Wellmann Sven, Bührer Christoph, Moderegger Eva, Zelmer Andrea, Kirschner Renate, Koehne Petra, Fujita Jun, Seeger Karl
Department of Pediatric Oncology/Hematology, Charité Campus Virchow-Klinikum, Medical University of Berlin, 13353 Berlin, Germany.
J Cell Sci. 2004 Apr 1;117(Pt 9):1785-94. doi: 10.1242/jcs.01026. Epub 2004 Mar 16.
The transcriptional regulation of several dozen genes in response to low oxygen tension is mediated by hypoxia-inducible factor 1 (HIF-1), a heterodimeric protein composed of two subunits, HIF-1alpha and HIF-1beta. In the HIF-1alpha-deficient human leukemic cell line, Z-33, exposed to mild (8% O(2)) or severe (1% O(2)) hypoxia, we found significant upregulation of two related heterogenous nuclear ribonucleoproteins, RNA-binding motif protein 3 (RBM3) and cold inducible RNA-binding protein (CIRP), which are highly conserved cold stress proteins with RNA-binding properties. Hypoxia also induced upregulation of RBM3 and CIRP in the murine HIF-1beta-deficient cell line, Hepa-1 c4. In various HIF-1 competent cells, RBM3 and CIRP were induced by moderate hypothermia (32 degrees C) but hypothermia was ineffective in increasing HIF-1alpha or vascular endothelial growth factor (VEGF), a known HIF-1 target. In contrast, iron chelators induced VEGF but not RBM3 or CIRP. The RBM3 and CIRP mRNA increase after hypoxia was inhibited by actinomycin-D, and in vitro nuclear run-on assays demonstrated specific increases in RBM3 and CIRP mRNA after hypoxia, which suggests that regulation takes place at the level of gene transcription. Hypoxia-induced RBM3 or CIRP transcription was inhibited by the respiratory chain inhibitors NaN(3) and cyanide in a dose-dependent fashion. However, cells depleted of mitochondria were still able to upregulate RBM3 and CIRP in response to hypoxia. Thus, RBM3 and CIRP are adaptatively expressed in response to hypoxia by a mechanism that involves neither HIF-1 nor mitochondria.

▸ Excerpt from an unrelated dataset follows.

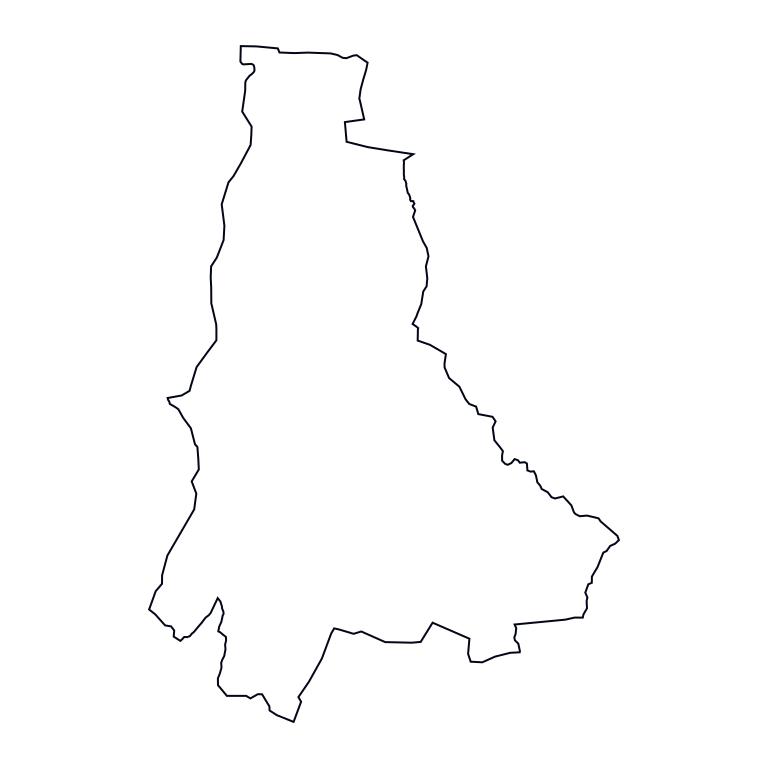 Kurfi, Katsina, Nigeria (Robinson projection)
{"feature_id": "59680162B7192144408722", "entity_name": "Kurfi", "entity_type": "district", "adm_level": 2, "iso_a3": "NGA", "parent_name": "Nigeria", "parent_adm1": "Katsina", "projection": "robinson", "projection_center": [7.483, 12.688], "detail": "fine", "context": "isolated", "style": "outline", "palette": "ink", "viewbox_px": 768, "rotation_deg": 0, "n_neighbors": 0, "source": "geoboundaries", "source_scale": "gbopen_adm2", "svg_char_len": 3451}
<svg xmlns="http://www.w3.org/2000/svg" viewBox="0 0 768 768"><path d="M240.8,46.1L240.4,61.5L242.1,63.9L243.5,64.4L246.1,64.2L248.3,64.1L251.2,63.9L252.7,64.4L253.8,65.4L254.3,67.4L254.5,70.4L254.0,71.8L252.0,73.9L249.5,75.8L245.9,80.4L245.3,82.5L245.2,90.7L242.2,111.6L251.6,126.6L251.3,135.1L250.6,145.0L240.9,163.3L233.5,176.1L228.5,182.3L221.7,204.3L223.9,221.7L224.4,225.8L223.6,240.1L216.8,257.6L211.1,266.4L210.7,277.9L211.2,287.6L211.3,303.3L216.2,324.3L216.4,328.7L216.4,340.3L206.7,353.2L196.6,367.1L190.8,386.1L189.6,390.8L181.6,395.5L167.6,398.0L168.1,399.9L169.3,401.6L169.8,403.9L175.5,407.2L178.4,409.3L183.2,417.9L190.9,428.3L195.0,444.3L197.4,447.0L198.3,458.8L198.8,469.5L191.7,481.4L196.3,493.6L194.2,509.4L167.4,555.5L162.1,575.3L162.0,583.8L155.7,591.2L152.3,600.7L149.1,609.5L155.3,614.4L165.1,625.4L171.1,626.4L174.2,630.5L173.7,636.6L180.4,640.9L182.5,638.9L184.2,637.0L187.3,637.1L189.9,636.1L191.8,633.7L194.0,631.9L198.2,626.8L201.6,622.9L205.5,617.7L208.9,615.1L209.8,614.0L210.6,613.1L217.7,598.1L220.4,601.5L221.7,605.6L222.2,608.8L223.3,611.3L223.6,613.8L222.6,615.7L222.2,618.1L221.3,622.0L219.2,626.6L218.3,631.4L220.2,632.3L223.2,634.8L225.9,636.9L226.1,640.5L225.1,644.6L225.5,649.2L224.2,656.1L222.4,659.5L221.2,662.8L221.5,667.6L219.9,673.4L217.9,678.3L218.0,685.2L226.9,695.9L246.2,695.9L250.4,698.4L257.8,694.2L262.1,694.3L269.4,706.4L269.6,710.5L276.9,715.2L293.6,721.9L301.1,701.7L298.4,697.1L308.9,681.8L321.9,658.5L331.2,633.5L333.3,629.9L334.1,628.4L338.8,629.4L353.6,633.8L361.3,631.5L385.2,642.1L411.8,642.7L420.7,641.9L432.6,622.7L469.4,638.7L468.1,653.9L470.7,661.7L482.3,662.3L495.1,656.6L510.2,652.8L519.7,652.3L519.9,651.1L518.3,643.6L514.9,640.3L514.3,637.4L515.6,634.0L516.2,628.1L514.6,624.5L553.4,620.8L565.6,619.6L574.5,617.6L582.8,617.6L583.5,614.3L587.0,608.3L586.6,601.0L587.4,597.5L585.3,592.6L588.3,584.3L591.8,582.8L591.9,576.6L594.4,572.3L597.5,567.2L603.3,552.6L606.6,551.0L610.2,545.9L615.1,543.7L618.9,540.1L617.4,535.9L602.0,522.6L600.6,521.4L598.6,518.4L596.1,517.7L595.7,517.6L589.2,516.1L586.9,515.6L579.7,516.2L575.4,514.0L573.9,512.2L571.4,505.4L563.2,496.4L555.0,498.5L551.5,497.2L547.8,492.3L541.7,489.0L540.2,485.7L537.3,482.2L536.0,475.6L533.9,471.3L530.5,471.6L527.4,470.4L526.9,463.5L524.7,462.2L519.8,462.7L517.9,460.2L514.6,459.1L513.4,460.6L511.3,463.1L507.7,464.8L505.8,464.1L505.1,463.8L502.1,460.7L502.1,455.3L502.9,451.2L500.3,447.6L494.4,440.3L492.7,427.6L495.6,421.3L492.5,416.8L478.3,414.1L476.1,406.6L469.3,404.0L465.5,399.2L459.4,386.7L449.1,378.1L444.6,367.5L444.5,363.6L445.9,354.1L429.9,344.8L417.7,340.6L417.9,329.6L418.2,328.1L416.4,326.6L412.6,324.0L416.5,316.3L417.4,313.6L421.3,304.0L422.1,298.7L423.3,291.4L426.6,286.3L427.3,278.3L425.9,266.4L428.5,256.4L426.7,247.9L423.0,241.4L413.0,216.9L415.2,210.4L414.3,208.7L413.0,207.1L412.7,205.9L414.0,204.4L414.4,203.6L413.7,202.5L413.3,201.1L410.9,201.1L410.1,199.6L410.3,198.4L410.0,197.0L408.9,194.1L407.8,193.0L407.2,190.2L406.7,187.8L406.2,185.9L406.3,183.6L405.4,180.7L404.1,179.1L404.2,176.9L403.8,174.1L403.9,171.6L403.8,168.8L403.8,165.2L404.0,162.8L403.7,160.3L413.2,154.2L388.0,150.4L367.8,147.1L346.6,141.8L344.9,122.1L364.2,119.4L359.7,99.7L359.3,98.9L360.6,89.4L363.2,79.7L366.2,69.7L367.6,62.6L364.4,60.5L356.8,55.2L353.3,55.6L346.4,58.2L342.6,57.8L337.5,55.0L330.5,53.4L307.6,52.6L294.4,53.1L279.5,52.5L277.8,48.4L256.4,46.4L240.8,46.1Z" fill="none" stroke="#020617" stroke-width="2"/></svg>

缺氧诱导因子1(HIF-1)介导了几十种基因对低氧张力的转录调控,HIF-1是一种异二聚体蛋白,由两个亚基HIF-1α和HIF-1β组成。在缺乏HIF-1α的人白血病细胞系Z-33中,分别暴露于轻度(8% O₂)或重度(1% O₂)缺氧环境下,我们发现两种相关的异质性核核糖核蛋白——RNA结合基序蛋白3(RBM3)和冷诱导RNA结合蛋白(CIRP)显著上调,它们是具有RNA结合特性的高度保守的冷应激蛋白。缺氧也能诱导小鼠缺乏HIF-1β的细胞系Hepa-1 c4中RBM3和CIRP的上调。在各种具有HIF-1活性的细胞中,适度低温(32℃)可诱导RBM3和CIRP,但低温对增加HIF-1α或血管内皮生长因子(VEGF,一种已知的HIF-1靶标)无效。相反,铁螯合剂可诱导VEGF,但不能诱导RBM3或CIRP。缺氧后RBM3和CIRP mRNA的增加被放线菌素-D抑制,体外核转录分析表明缺氧后RBM3和CIRP mRNA有特异性增加,这表明调控发生在基因转录水平。缺氧诱导的RBM3或CIRP转录被呼吸链抑制剂NaN₃和氰化物以剂量依赖的方式抑制。然而,线粒体缺失的细胞仍然能够对缺氧作出反应,上调RBM3和CIRP。因此,RBM3和CIRP通过一种既不涉及HIF-1也不涉及线粒体的机制对缺氧作出适应性表达。